= EXERCISE GOAL =
Please copy the records below, starting at the line that contains "class: Insecta" and continuing through the end of the records, and leave out the pictures.
** START OF SUPPLIED ENTRIES **
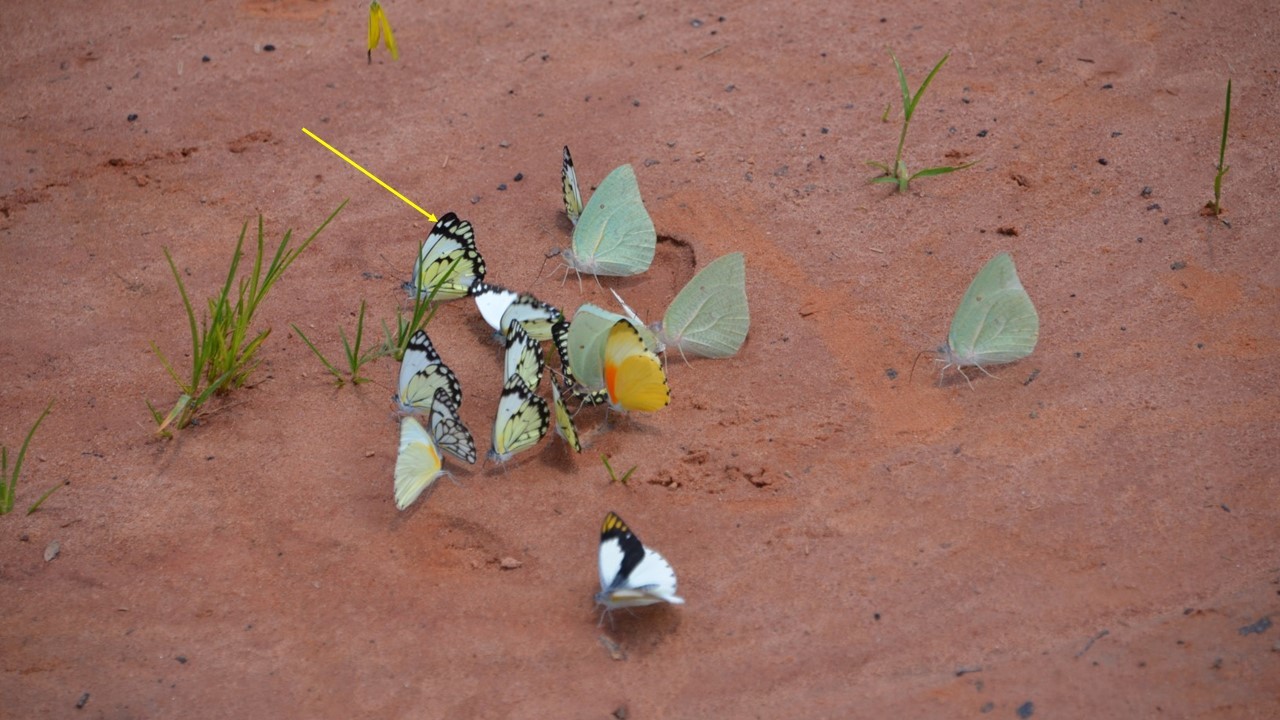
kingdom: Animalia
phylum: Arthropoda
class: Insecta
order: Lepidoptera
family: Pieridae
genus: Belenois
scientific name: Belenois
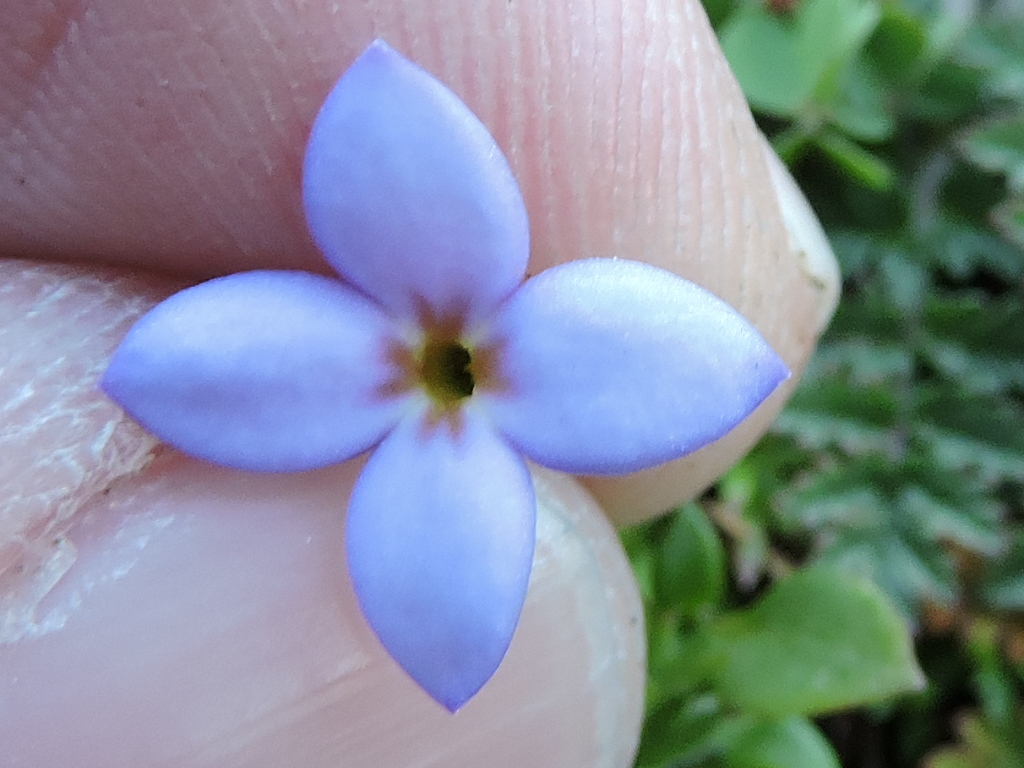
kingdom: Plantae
** END OF SUPPLIED ENTRIES **
= WRITTEN RESPONSE =
class: Insecta
order: Lepidoptera
family: Pieridae
genus: Belenois
scientific name: Belenois
kingdom: Plantae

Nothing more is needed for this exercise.